In June 2016 we searched CENTRAL, MEDLINE, Embase, nine other databases and four trials registers.
We included randomised controlled trials (RCTs) and quasi-RCTs of children, adolescents and adults with CP. We included studies of aerobic exercise, resistance training, and 'mixed training' (a combination of at least two of aerobic exercise, resistance training and anaerobic training).
Two review authors independently screened titles, abstracts and potentially relevant full-text reports for eligibility; extracted all relevant data and conducted 'Risk of bias' and GRADE assessments.

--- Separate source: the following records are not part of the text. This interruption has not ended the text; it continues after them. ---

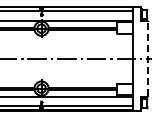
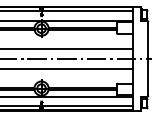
line at (67, 49): none -> present
line at (148, 58): dashed -> solid
line at (67, 68): none -> present
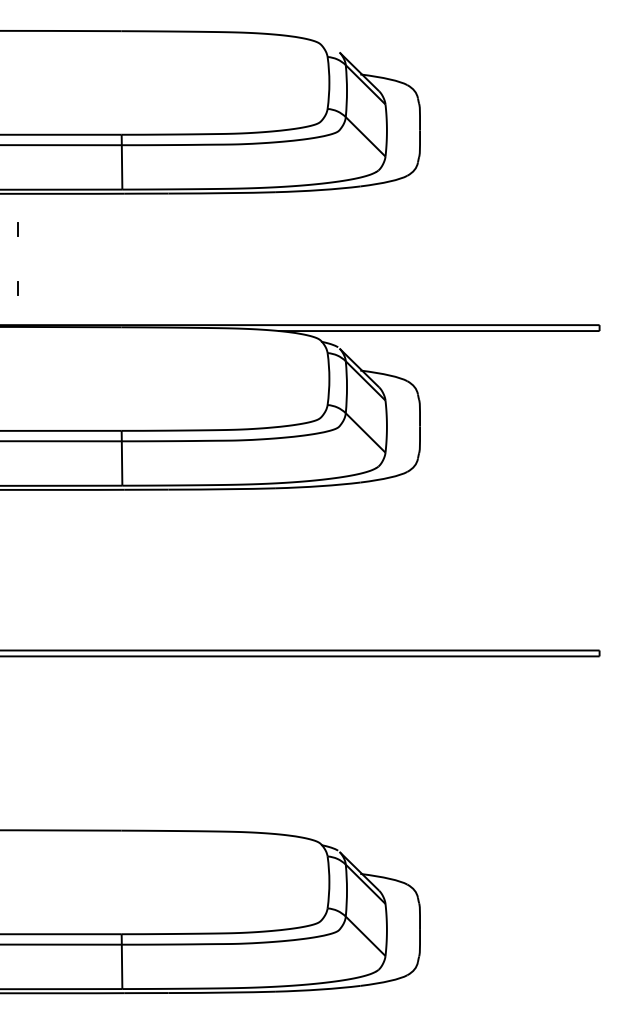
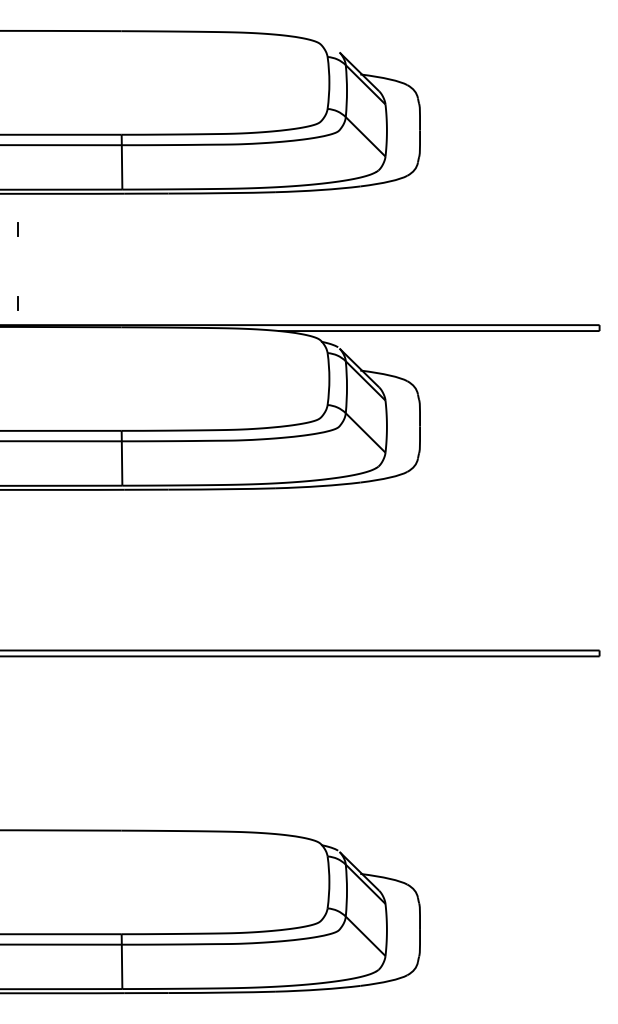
line at (17, 288) position: (17, 288) -> (17, 303)
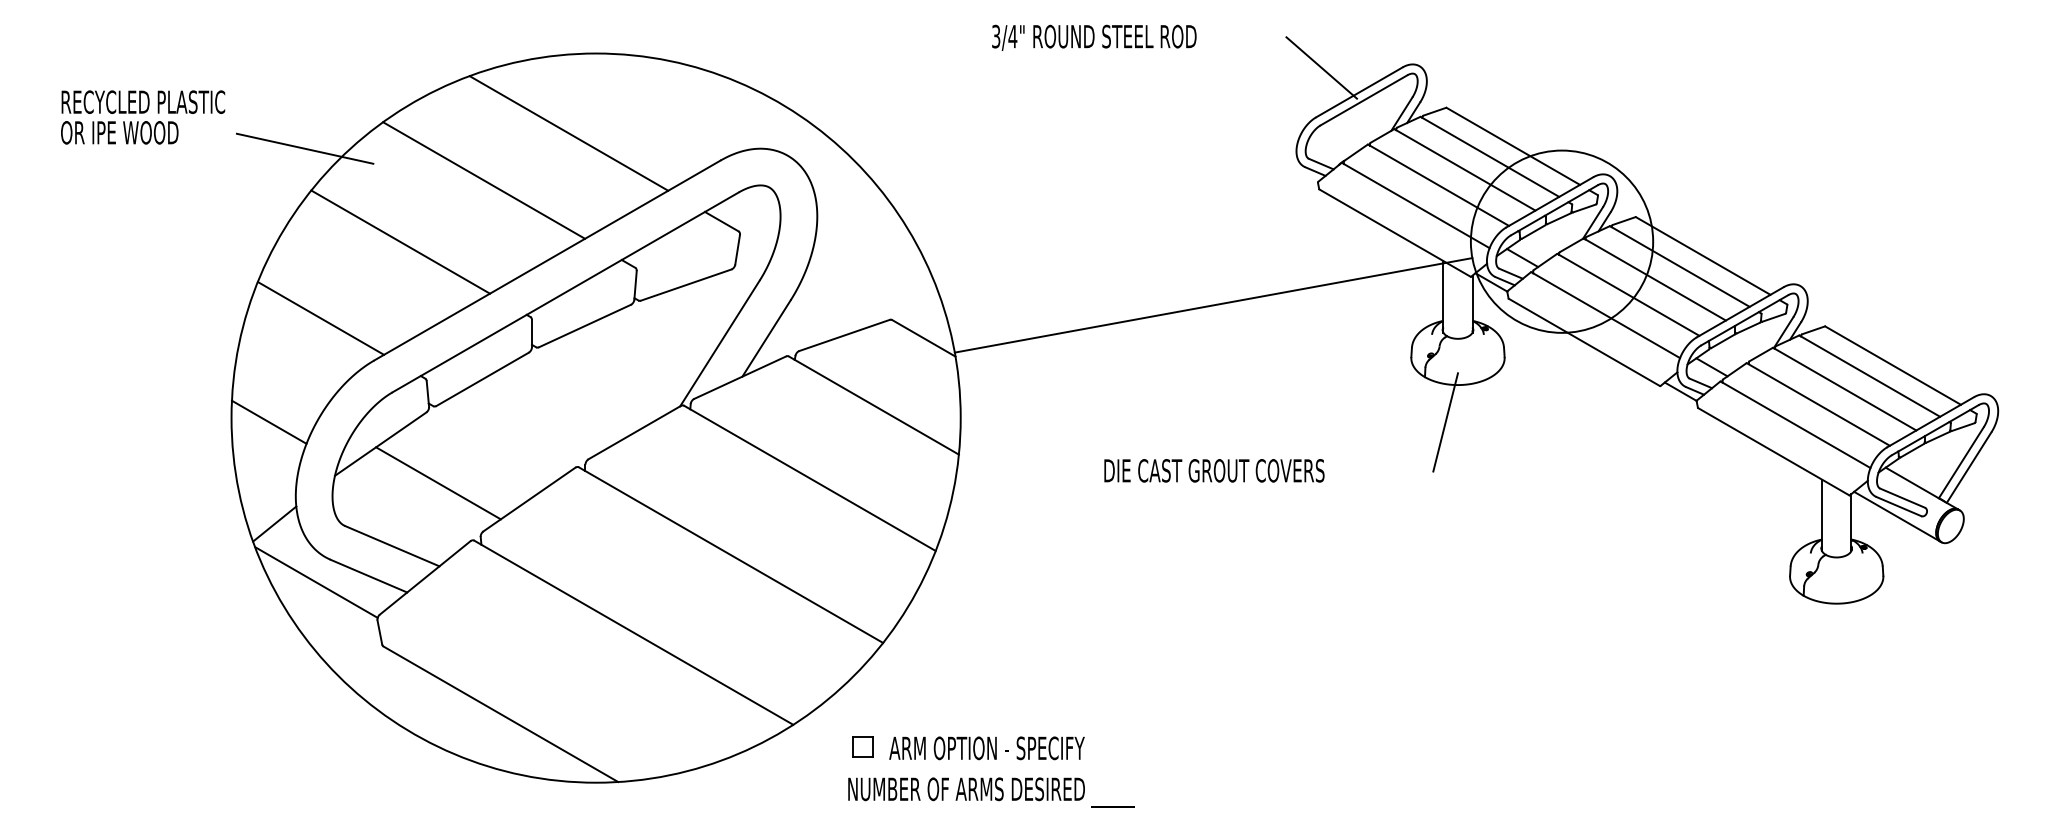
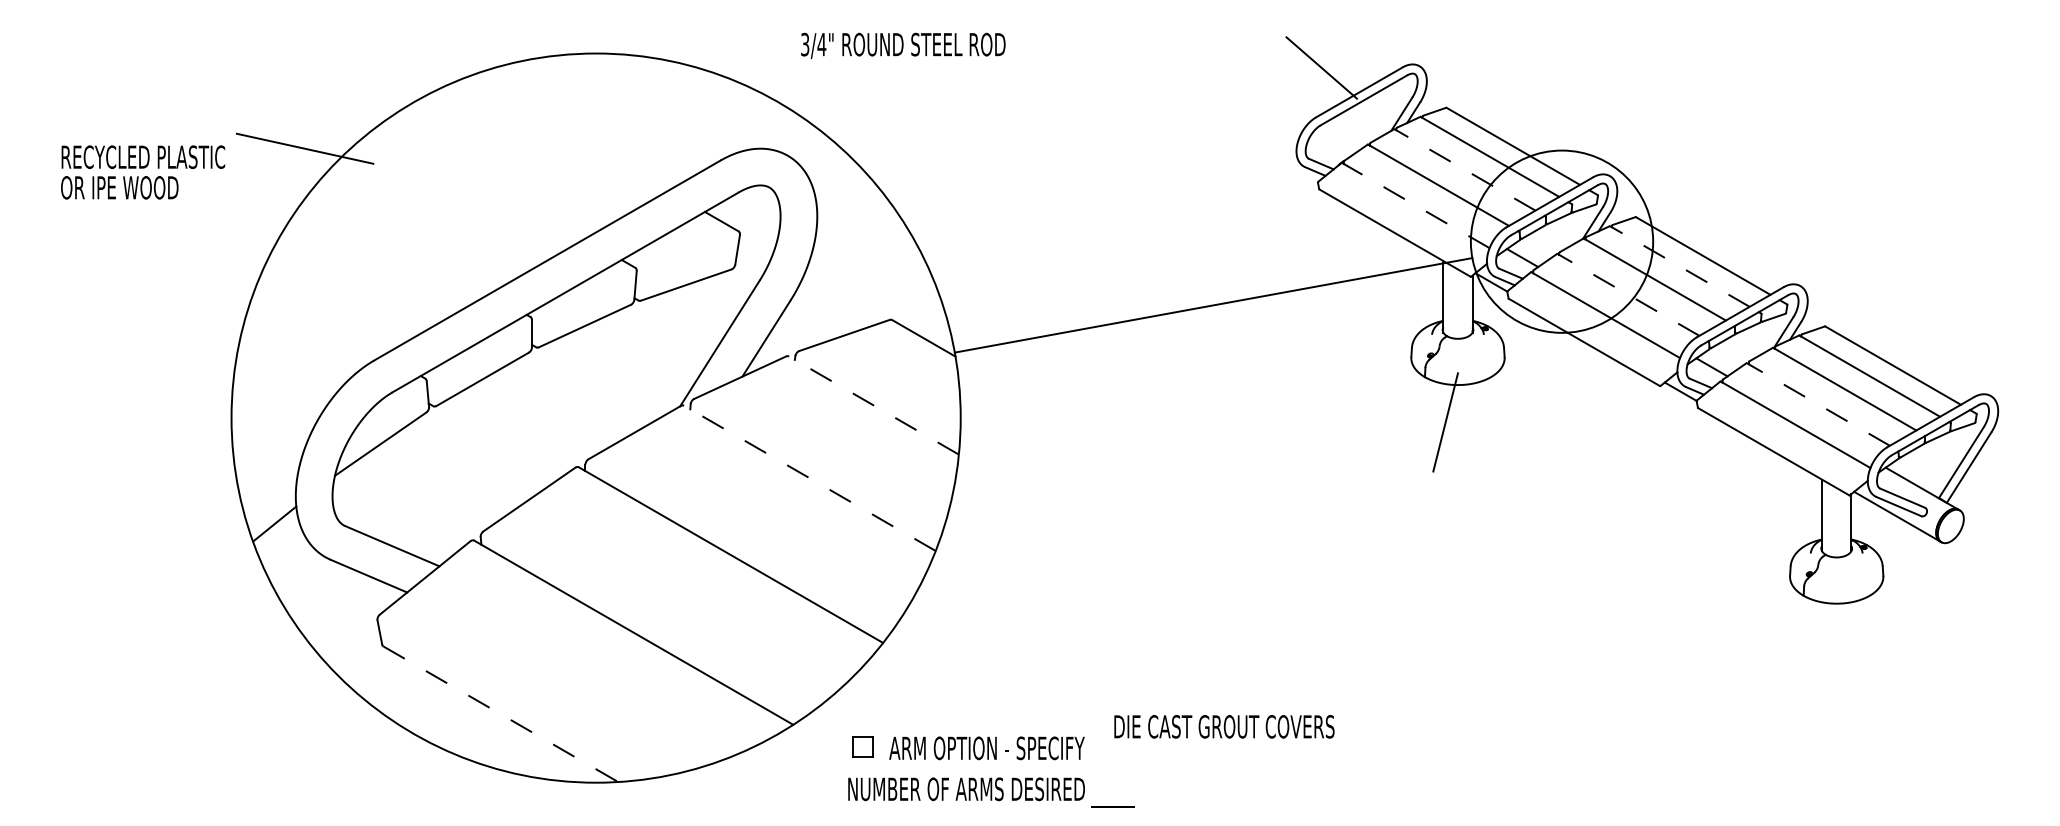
text at (1094, 37) position: (1094, 37) -> (903, 45)
text at (143, 117) position: (143, 117) -> (143, 172)
line at (568, 133): present -> none
line at (1464, 169): solid -> dashed
line at (484, 180): present -> none
line at (1415, 205): solid -> dashed
line at (400, 241): present -> none
line at (1679, 266): solid -> dashed
line at (1628, 294): solid -> dashed
line at (320, 318): present -> none
line at (1818, 404): solid -> dashed
line at (873, 405): solid -> dashed
line at (268, 421): present -> none
text at (1214, 470) position: (1214, 470) -> (1224, 726)
line at (809, 478): solid -> dashed
line at (438, 483): present -> none
line at (316, 582): present -> none
line at (501, 714): solid -> dashed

We included 29 trials (926 participants); 27 included children and adolescents up to the age of 19 years, three included adolescents and young adults (10 to 22 years), and one included adults over 20 years. Males constituted 53% of the sample. Five trials were conducted in the USA; four in Australia; two in Egypt, Korea, Saudi Arabia, Taiwan, the Netherlands, and the UK; three in Greece; and one apiece in India, Italy, Norway, and South Africa.
Twenty-six trials included people with spastic CP only; three trials included children and adolescents with spastic and other types of CP. Twenty-one trials included people who were able to walk with or without assistive devices, four trials also included people who used wheeled mobility devices in most settings, and one trial included people who used wheeled mobility devices only. Three trials did not report the functional ability of participants. Only two trials reported participants' manual ability. Eight studies compared aerobic exercise to usual care, while 15 compared resistance training and 4 compared mixed training to usual care or no treatment. Two trials compared aerobic exercise to resistance training. We judged all trials to be at high risk of bias overall.
We found low-quality evidence that aerobic exercise improves gross motor function in the short term (standardised mean difference (SMD) 0.53, 95% confidence interval (CI) 0.02 to 1.04, N = 65, 3 studies) and intermediate term (mean difference (MD) 12.96%, 95% CI 0.52% to 25.40%, N = 12, 1 study). Aerobic exercise does not improve gait speed in the short term (MD 0.09 m/s, 95% CI −0.11 m/s to 0.28 m/s, N = 82, 4 studies, very low-quality evidence) or intermediate term (MD −0.17 m/s, 95% CI −0.59 m/s to 0.24 m/s, N = 12, 1 study, low-quality evidence). No trial assessed participation or quality of life following aerobic exercise.
We found low-quality evidence that resistance training does not improve gross motor function (SMD 0.12, 95% CI −0.19 to 0.43, N = 164, 7 studies), gait speed (MD 0.03 m/s, 95% CI −0.02 m/s to 0.07 m/s, N = 185, 8 studies), participation (SMD 0.34, 95% CI −0.01 to 0.70, N = 127, 2 studies) or parent-reported quality of life (MD 12.70, 95% CI −5.63 to 31.03, n = 12, 1 study) in the short term. There is also low-quality evidence that resistance training does not improve gait speed (MD −0.03 m/s, 95% CI −0.17 m/s to 0.11 m/s, N = 84, 3 studies), gross motor function (SMD 0.13, 95% CI −0.30 to 0.55, N = 85, 3 studies) or participation (MD 0.37, 95% CI −6.61 to 7.35, N = 36, 1 study) in the intermediate term.
We found low-quality evidence that mixed training does not improve gross motor function (SMD 0.02, 95% CI −0.29 to 0.33, N = 163, 4 studies) or gait speed (MD 0.10 m/s, −0.07 m/s to 0.27 m/s, N = 58, 1 study) but does improve participation (MD 0.40, 95% CI 0.13 to 0.67, N = 65, 1 study) in the short-term.
There is no difference between resistance training and aerobic exercise in terms of the effect on gross motor function in the short term (SMD 0.02, 95% CI −0.50 to 0.55, N = 56, 2 studies, low-quality evidence).
Thirteen trials did not report adverse events, seven reported no adverse events, and nine reported non-serious adverse events.